Of all the dispositions and habits which lead to political prosperity, religion and morality are indispensable supports. In vain would that man claim the tribute of patriotism, who should labor to subvert these great pillars of human happiness, these firmest props of the duties of men and citizens. The mere politician, equally with the pious man, ought to respect and to cherish them. A volume could not trace all their connections with private and public felicity. Let it simply be asked: Where is the security for property, for reputation, for life, if the sense of religious obligation desert the oaths which are the instruments of investigation in courts of justice? And let us with caution indulge the supposition that morality can be maintained without religion. Whatever may be conceded to the influence of refined education on minds of peculiar structure, reason and experience both forbid us to expect that national morality can prevail in exclusion of religious principle.

Here’s a passage from Washington’s first inaugural address:

[I]t would be peculiarly improper to omit in this first official act my fervent supplications to that Almighty Being who rules over the universe, who presides in the councils of nations, and whose providential aids can supply every human defect, that His benediction may consecrate to the liberties and happiness of the people of the United States a Government instituted by themselves for these essential purposes.

As the Supreme Court recounted in Lynch v. Donnelly (1984):

The day after the First Amendment was proposed, Congress urged President Washington to proclaim a day of public thanksgiving and prayer, to be observed by acknowledging with grateful hearts the many and signal favours of Almighty God. President Washington proclaimed November 26, 1789, a day of thanksgiving to offer our prayers and supplications to the Great Lord and Ruler of Nations, and beseech Him to pardon our national and other transgressions.

Thomas Jefferson prayed in his first inaugural address that God guide government leaders in making public policy: “May that Infinite Power which rules the destinies of the universe lead our councils to what is best.” Likewise, in his second inaugural address, Jefferson asked Americans “to join in supplications with me that He will so enlighten the minds of your servants, guide their councils, and prosper their measures that whatsoever they do shall result in your good, and shall secure to you the peace, friendship, and approbation of all nations.”

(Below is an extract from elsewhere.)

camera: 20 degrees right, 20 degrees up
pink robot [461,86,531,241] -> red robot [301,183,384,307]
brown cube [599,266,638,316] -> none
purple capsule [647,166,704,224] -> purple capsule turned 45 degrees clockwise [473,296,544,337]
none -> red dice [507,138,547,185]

What would have “appalled” most or all of the Founding Fathers is Greenhouse’s postmodern notion that it is illegitimate for legislators to seek to do “God’s will.” (To be clear, doing God’s will isn’t, in the understanding of most religious believers, remotely equivalent to having the law compel all good and punish all evil. A sound understanding of separation of church and state is supported by Christian teaching, and religious believers have also long understood God’s will to take into account prudential limits on what legislation should aim to achieve.)